Monday, Feb. 26, 1990

Let Them Drink Seltzer

By NANCY GIBBS

For those who believed in the verities of the '80s -- that greed is good, that one can never be too rich or too thin, and that abstinence and exercise will lead to eternal life -- the new decade spells trying times. Mike Tyson's crown has toppled, and the Trumps have split. Oat bran is no panacea; Drexel is bankrupt. "I suspect," says editor E. Graydon Carter, 40, co-founder of Spy magazine, "that when they find red suspenders cause back problems, that will be the final nail in the yuppie coffin."

For the faithful who spent their days selling bonds and their nights at the juice bar, the holy water was Perrier, a drink with the flavor of old rocks and the price of cheap perfume. Shielded from the light in its distinctive green bowling-pin bottles, Perrier was the drink of choice of a whole generation that was equally suspicious of whisky and Pepsi. But those who are busy toasting the beginning of a new decade may have to return to Scotch or soda -- at least for a while.

Last week Perrier announced that it was recalling its product worldwide, having already reclaimed 72 million bottles from stores and restaurants in North America. Reason: traces of benzene, a known carcinogen, had been found in the water, first in the U.S., then at the very plant where the water is bottled in Vergeze, France. Yuppies shuddered, bartenders flinched, lime futures tumbled and normally well-hydrated joggers faced desiccation rather than switch to Schweppes. To the true believers, those who used it to spray their camellias or rinse their lingerie or boil fusilli or water their Scotch, there could be no substitute for Perrier.

For Paris-based Source Perrier, which did $119 million in U.S. sales in 1988, protecting the sanctity of its product is crucial. How, after all, does % a company persuade a population that the presence of a few bubbles transforms the most common substance on earth into a fashion statement? With its reverent ads and fitness-cult following, Perrier won a unique niche in the psyche and vocabulary of the '80s. "People ask for Perrier when they want mineral water," says Dan Rose, a bartender at an uptown Manhattan restaurant, "the same way they ask for Kleenex when they want a tissue. Perrier has come to mean mineral water." Riding the decade's fitness fad, sales jumped 190% in seven years.

Then one day last month, county water testers in North Carolina, who use Perrier's purity in their labs to gauge local water quality, found that the French product was contaminated with excessive levels of benzene, a solvent used, among other things, to make Styrofoam. The Food and Drug Administration ordered random tests and found similar benzene levels in 13 bottles. FDA officials noted that there was not much danger. Drinking two small bottles of contaminated Perrier a day, they estimated, would increase one's lifetime risk of cancer by only one in a million.

Nonetheless, Perrier rushed to assure customers that the source was still pure. "The decision to recall was made by the company itself," said FDA spokesman Chris Lecos. "We didn't request it." Pressed for an explanation by French reporters, Perrier officials at first speculated that the chemical came from an overly fastidious workman who used a solution containing benzene to clean grease from some bottling machinery.

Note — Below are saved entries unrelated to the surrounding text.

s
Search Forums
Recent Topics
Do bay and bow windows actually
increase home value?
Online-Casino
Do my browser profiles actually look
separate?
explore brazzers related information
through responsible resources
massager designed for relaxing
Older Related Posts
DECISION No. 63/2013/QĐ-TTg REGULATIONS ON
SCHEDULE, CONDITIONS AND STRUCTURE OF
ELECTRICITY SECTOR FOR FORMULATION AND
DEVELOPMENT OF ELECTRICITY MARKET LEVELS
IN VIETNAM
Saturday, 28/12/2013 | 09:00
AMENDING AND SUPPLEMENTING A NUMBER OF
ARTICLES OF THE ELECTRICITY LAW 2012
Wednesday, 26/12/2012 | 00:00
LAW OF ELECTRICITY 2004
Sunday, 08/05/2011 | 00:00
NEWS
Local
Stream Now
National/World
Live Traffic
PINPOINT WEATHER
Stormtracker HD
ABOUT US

If indeed only one bottling line was affected, production could resume quickly, and the bottles would be back on store shelves within weeks.

But the explanation did not ring quite true, partly because bottling plants, fearing just such contamination, do not usually use toxic chemicals to clean their equipment. Days later, Perrier officials abandoned the careless-worker hypothesis and disclosed that, in fact, all bottling lines had been contaminated. The new explanation: the real fault lay in saturated filters, which someone had failed to replace. It turns out that Perrier straight from the source contains traces of benzene, which occurs naturally in the gases that give Perrier its fizz, and that filters are routinely used to extract the chemical. "I think it is fairly clear that they rearranged the truth," says Anne Mougenot, an analyst with Didier Philippe brokerage in Paris. "At first they grabbed for anything, and now they have this theory of saturated filters."

Since other mineral-water brands from nearby springs have also been found to be contaminated, some speculate that a drought in the region may have raised the level of natural contaminants in the water. This would tend to clog the filters more quickly. "Of course they cannot say this," notes Mougenot, "because it would be close to saying that the source is really polluted."

The French do not seem to be losing much sleep over the slipup; in fact, the little green bottles were readily available in Paris cafes last week, and could be back in the U.S. by next month. This will surely relieve those who quailed at the prospect of entering the Decency Decade without it. But for others, it may not make much difference one way or the other. Much of the heartland never quite embraced the idea of paying more for a glass of water than for a bottle of beer, and in Los Angeles Perrier is already passe. "Evian is hotter than Perrier," says Roland Fasel, the food-and-beverage manager of the swank Bel-Air Hotel. "It even sells for breakfast." In New York City apostates are already appearing. "I'm going to order plain old Brooklyn seltzer," says entertainment lawyer Jonathan Horn. "If I'm going to drink benzene, by God, it's gonna be good old American benzene."